The Roe decision, one of the court’s most important and contentious rulings of the 20th century, recognized that the right to personal privacy under the U.S. Constitution protects a woman’s ability to terminate her pregnancy.
“Roe was egregiously wrong from the start. Its reasoning was exceptionally weak, and the decision has had damaging consequences,” Alito wrote in the draft, adding that Roe and a 1992 decision that reaffirmed it have only “deepened division” in society.
According to Alito, the right to abortion recognized in Roe must be overturned because it is not valid under the Constitution’s 14th Amendment right to due process.
Abortion is among a number of fundamental rights that the court over many decades recognized at least in part as what are called “substantive” due process liberties, including contraception in 1965, interracial marriage in 1967 and same-sex marriage in 2015.
Though these rights are not explicitly mentioned in the Constitution, they are linked to personal privacy, autonomy, dignity and equality. Conservative critics of the substantive due process principle have said it improperly lets unelected justices make policy choices better left to legislators.
Alito reasoned in the draft that substantive due process rights must be “deeply rooted” in U.S. history and tradition and essential to the nation’s “scheme of ordered liberty.” Abortion, he said, is not, and rejected arguments that it is essential for privacy and bodily autonomy reasons.
Like abortion, other personal rights including contraception and same-sex marriage may be found by conservative justices to fall outside this framework involving rights “deeply rooted” in American history, scholars noted.

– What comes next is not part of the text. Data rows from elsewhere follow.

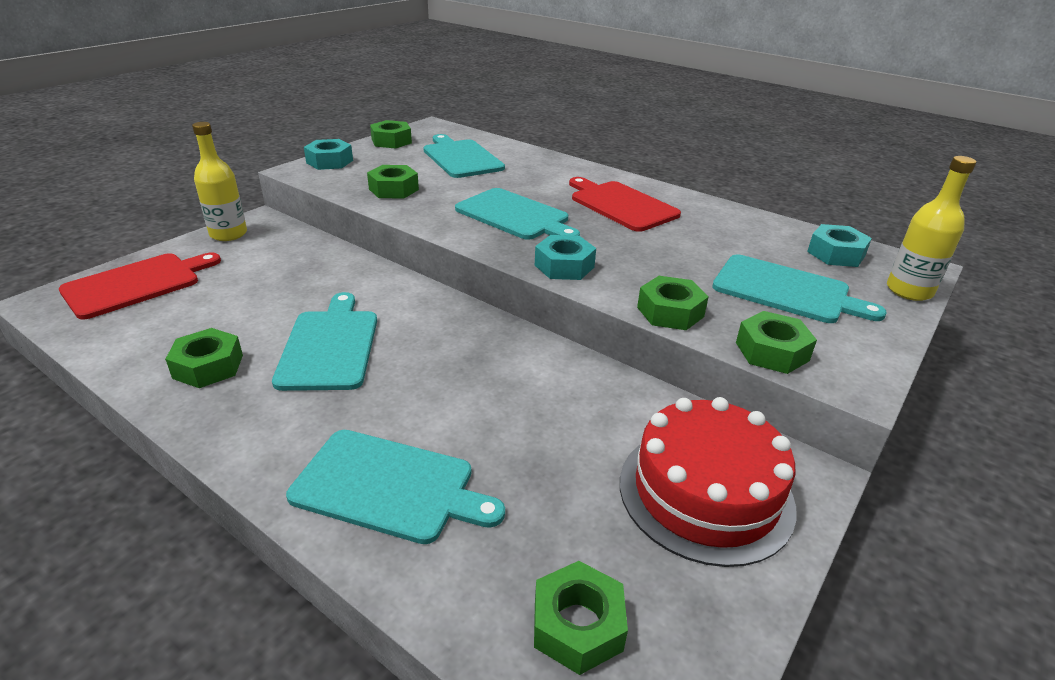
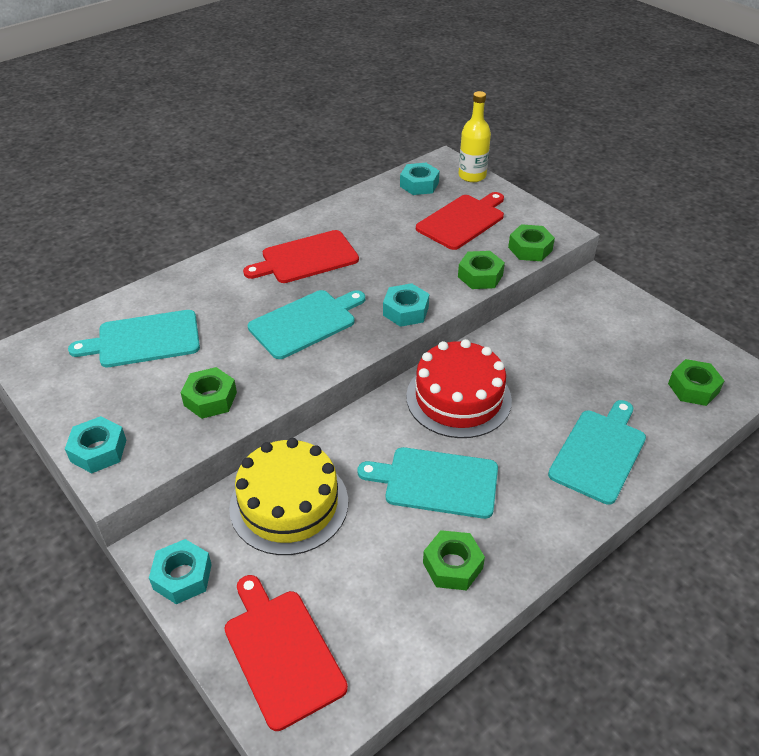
camera: 75 degrees left, 10 degrees up
yellow bottle [192,122,247,241] -> turquoise nut [149,539,212,604]
green nut [370,120,412,149] -> none
red cake [620,397,796,567] -> red cake moved to [406,339,512,438]
turquoise cutting board [712,254,887,323] -> red cutting board [416,192,504,250]
none -> yellow cake [229,438,348,555]

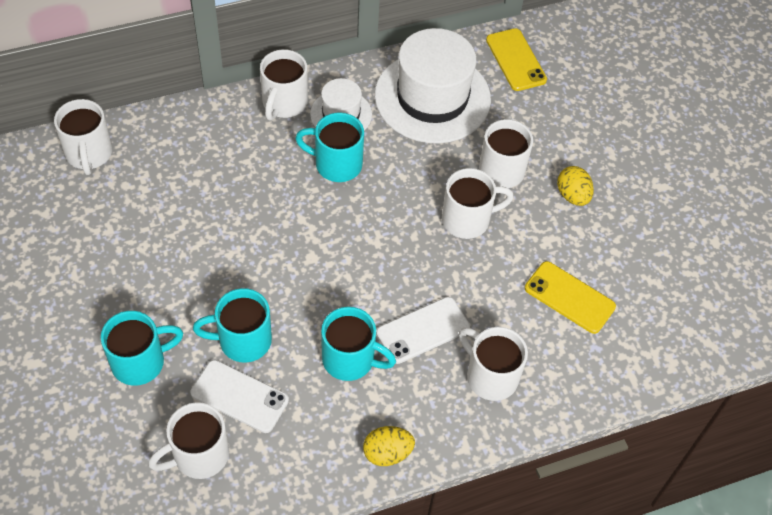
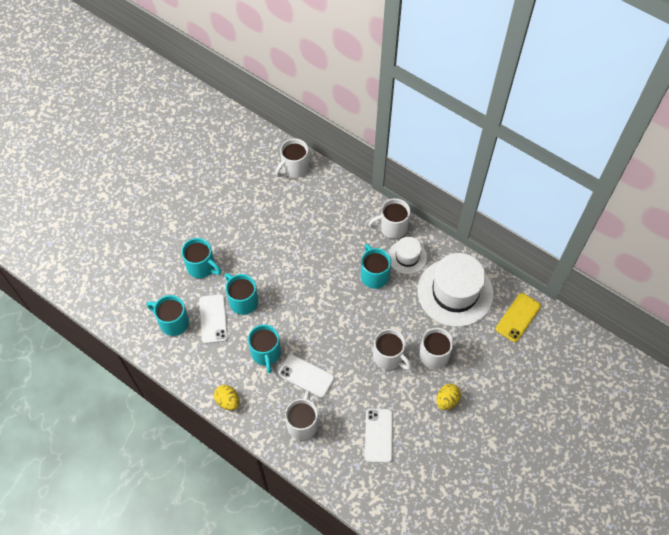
camera: 60 degrees right, 5 degrees up
white mug [148,402,229,479] -> turquoise mug [147,295,189,336]
yellow phone [525,261,616,334] -> white phone [365,408,393,463]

“This was considered social progress – we were changing as a society and different things became important and became part of what one cherished,” said Carol Sanger, an expert in reproductive rights at Columbia Law School.
In the draft, Alito sought to distinguish abortion from other rights because it, unlike the others, destroys what the Roe ruling called “potential life.”
“Nothing in this opinion should be understood to cast doubt on precedents that do not concern abortion,” Alito wrote.
Sepper said that Alito is “not particularly convincing because he doesn’t do the work to distinguish those cases in a meaningful way.” She added: “It’s a really sweeping opinion. It doesn’t pull any punches when it comes to the abortion right.”
Alito’s opinion resembles his dissent in the court’s same-sex marriage ruling in which he said the 14th Amendment’s due process promise protects only rights deeply rooted in America’s history and tradition.
“And it is beyond dispute that the right to same-sex marriage is not among those rights,” Alito wrote in his 2015 dissent.
Some conservative commentators have suggested that Alito has provided a road map for future attempts to eliminate other guaranteed liberties. Other legal scholars doubt that there is either a willingness on the court or in legislatures to eliminate other rights.
“On interracial marriage, contraception and same-sex marriage, for one reason or another there is no likelihood the court is going to revisit those decisions,” Northwestern University law professor John McGinnis said.
The fact that Americans have relied on the same-sex marriage decision to plan and invest in their lives and relationships makes it unlikely that the justices will overturn it, McGinnis said.
McGinnis added, “No state legislature is going to get rid of contraception. That’s fanciful. And no state legislature is going to get rid of interracial marriage.”
George Mason University constitutional law professor Ilya Somin said Alito’s ruling could make it unlikely the court would recognize due process protections in new areas such as transgender rights.
“But on the whole its effect on due process rights is likely to be minor,” Somin said.